Task instructions ->
Reproduce the records below exactly as shown.

Saved data entries:

Start of Block

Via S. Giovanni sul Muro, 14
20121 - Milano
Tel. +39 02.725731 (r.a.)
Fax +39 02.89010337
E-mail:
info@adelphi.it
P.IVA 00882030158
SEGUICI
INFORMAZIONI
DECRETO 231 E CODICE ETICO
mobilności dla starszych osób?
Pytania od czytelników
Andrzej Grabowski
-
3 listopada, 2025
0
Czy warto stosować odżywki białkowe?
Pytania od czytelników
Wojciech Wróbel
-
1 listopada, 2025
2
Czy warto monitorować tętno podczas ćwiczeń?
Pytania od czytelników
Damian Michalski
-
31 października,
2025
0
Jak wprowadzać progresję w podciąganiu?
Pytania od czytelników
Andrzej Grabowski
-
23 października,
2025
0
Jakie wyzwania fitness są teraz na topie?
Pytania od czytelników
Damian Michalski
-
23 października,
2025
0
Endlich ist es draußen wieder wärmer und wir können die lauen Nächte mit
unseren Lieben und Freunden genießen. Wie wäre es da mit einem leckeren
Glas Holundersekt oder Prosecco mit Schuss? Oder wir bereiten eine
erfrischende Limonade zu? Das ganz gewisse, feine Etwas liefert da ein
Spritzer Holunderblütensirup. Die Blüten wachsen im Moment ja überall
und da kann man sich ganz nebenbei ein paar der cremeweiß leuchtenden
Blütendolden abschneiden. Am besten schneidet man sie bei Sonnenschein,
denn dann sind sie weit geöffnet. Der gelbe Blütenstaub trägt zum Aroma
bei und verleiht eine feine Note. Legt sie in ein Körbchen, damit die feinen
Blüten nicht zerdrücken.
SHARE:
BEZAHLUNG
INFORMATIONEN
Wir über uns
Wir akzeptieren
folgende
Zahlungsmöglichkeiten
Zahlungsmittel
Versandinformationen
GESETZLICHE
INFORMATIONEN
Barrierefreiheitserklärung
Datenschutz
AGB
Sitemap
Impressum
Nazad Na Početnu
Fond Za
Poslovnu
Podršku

End of Block

Solution below ->
Via S. Giovanni sul Muro, 14
20121 - Milano
Tel. +39 02.725731 (r.a.)
Fax +39 02.89010337
E-mail:
info@adelphi.it
P.IVA 00882030158
SEGUICI
INFORMAZIONI
DECRETO 231 E CODICE ETICO
mobilności dla starszych osób?
Pytania od czytelników
Andrzej Grabowski
-
3 listopada, 2025
0
Czy warto stosować odżywki białkowe?
Pytania od czytelników
Wojciech Wróbel
-
1 listopada, 2025
2
Czy warto monitorować tętno podczas ćwiczeń?
Pytania od czytelników
Damian Michalski
-
31 października,
2025
0
Jak wprowadzać progresję w podciąganiu?
Pytania od czytelników
Andrzej Grabowski
-
23 października,
2025
0
Jakie wyzwania fitness są teraz na topie?
Pytania od czytelników
Damian Michalski
-
23 października,
2025
0
Endlich ist es draußen wieder wärmer und wir können die lauen Nächte mit
unseren Lieben und Freunden genießen. Wie wäre es da mit einem leckeren
Glas Holundersekt oder Prosecco mit Schuss? Oder wir bereiten eine
erfrischende Limonade zu? Das ganz gewisse, feine Etwas liefert da ein
Spritzer Holunderblütensirup. Die Blüten wachsen im Moment ja überall
und da kann man sich ganz nebenbei ein paar der cremeweiß leuchtenden
Blütendolden abschneiden. Am besten schneidet man sie bei Sonnenschein,
denn dann sind sie weit geöffnet. Der gelbe Blütenstaub trägt zum Aroma
bei und verleiht eine feine Note. Legt sie in ein Körbchen, damit die feinen
Blüten nicht zerdrücken.
SHARE:
BEZAHLUNG
INFORMATIONEN
Wir über uns
Wir akzeptieren
folgende
Zahlungsmöglichkeiten
Zahlungsmittel
Versandinformationen
GESETZLICHE
INFORMATIONEN
Barrierefreiheitserklärung
Datenschutz
AGB
Sitemap
Impressum
Nazad Na Početnu
Fond Za
Poslovnu
Podršku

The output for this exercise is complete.